WORK INSTRUCTIONS
Reproduce every line of the listing below verbatim, leaving out the pictures.

PROVIDED ENTRIES
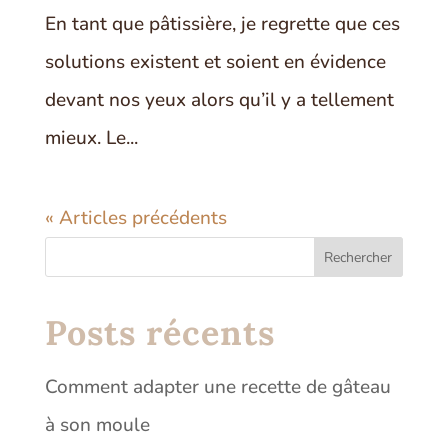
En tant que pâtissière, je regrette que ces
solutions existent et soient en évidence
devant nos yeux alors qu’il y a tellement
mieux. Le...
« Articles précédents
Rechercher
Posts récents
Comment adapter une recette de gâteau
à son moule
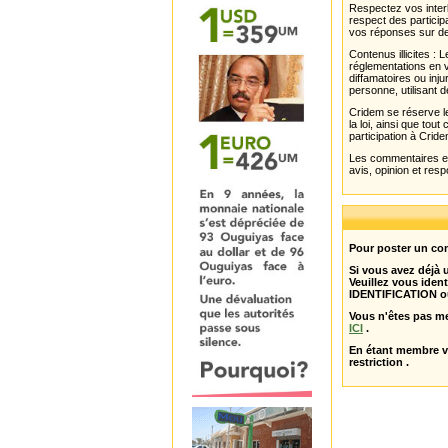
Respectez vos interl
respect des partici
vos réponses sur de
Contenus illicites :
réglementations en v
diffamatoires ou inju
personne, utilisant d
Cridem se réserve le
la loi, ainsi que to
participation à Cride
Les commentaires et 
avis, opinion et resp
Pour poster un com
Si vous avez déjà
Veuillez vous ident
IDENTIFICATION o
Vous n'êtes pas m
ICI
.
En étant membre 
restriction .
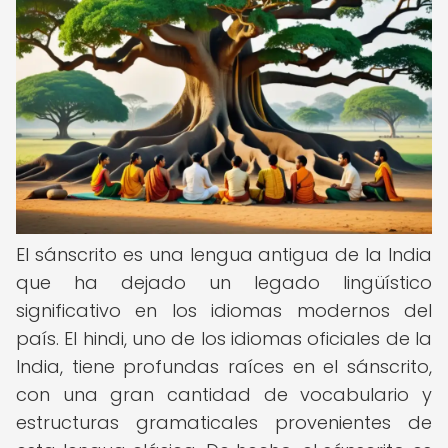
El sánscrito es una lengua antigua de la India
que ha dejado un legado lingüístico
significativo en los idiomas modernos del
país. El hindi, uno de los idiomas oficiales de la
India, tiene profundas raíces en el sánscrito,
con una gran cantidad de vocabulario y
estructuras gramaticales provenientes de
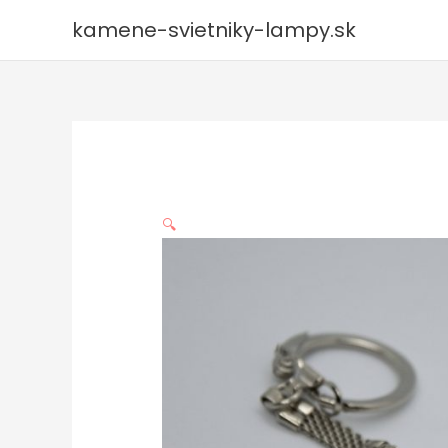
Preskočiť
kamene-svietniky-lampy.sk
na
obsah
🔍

WRITTEN RESPONSE
En tant que pâtissière, je regrette que ces
solutions existent et soient en évidence
devant nos yeux alors qu’il y a tellement
mieux. Le...
« Articles précédents
Rechercher
Posts récents
Comment adapter une recette de gâteau
à son moule
Respectez vos interl
respect des partici
vos réponses sur de
Contenus illicites :
réglementations en v
diffamatoires ou inju
personne, utilisant d
Cridem se réserve le
la loi, ainsi que to
participation à Cride
Les commentaires et 
avis, opinion et resp
Pour poster un com
Si vous avez déjà
Veuillez vous ident
IDENTIFICATION o
Vous n'êtes pas m
ICI
.
En étant membre 
restriction .
El sánscrito es una lengua antigua de la India
que ha dejado un legado lingüístico
significativo en los idiomas modernos del
país. El hindi, uno de los idiomas oficiales de la
India, tiene profundas raíces en el sánscrito,
con una gran cantidad de vocabulario y
estructuras gramaticales provenientes de
Preskočiť
kamene-svietniky-lampy.sk
na
obsah
🔍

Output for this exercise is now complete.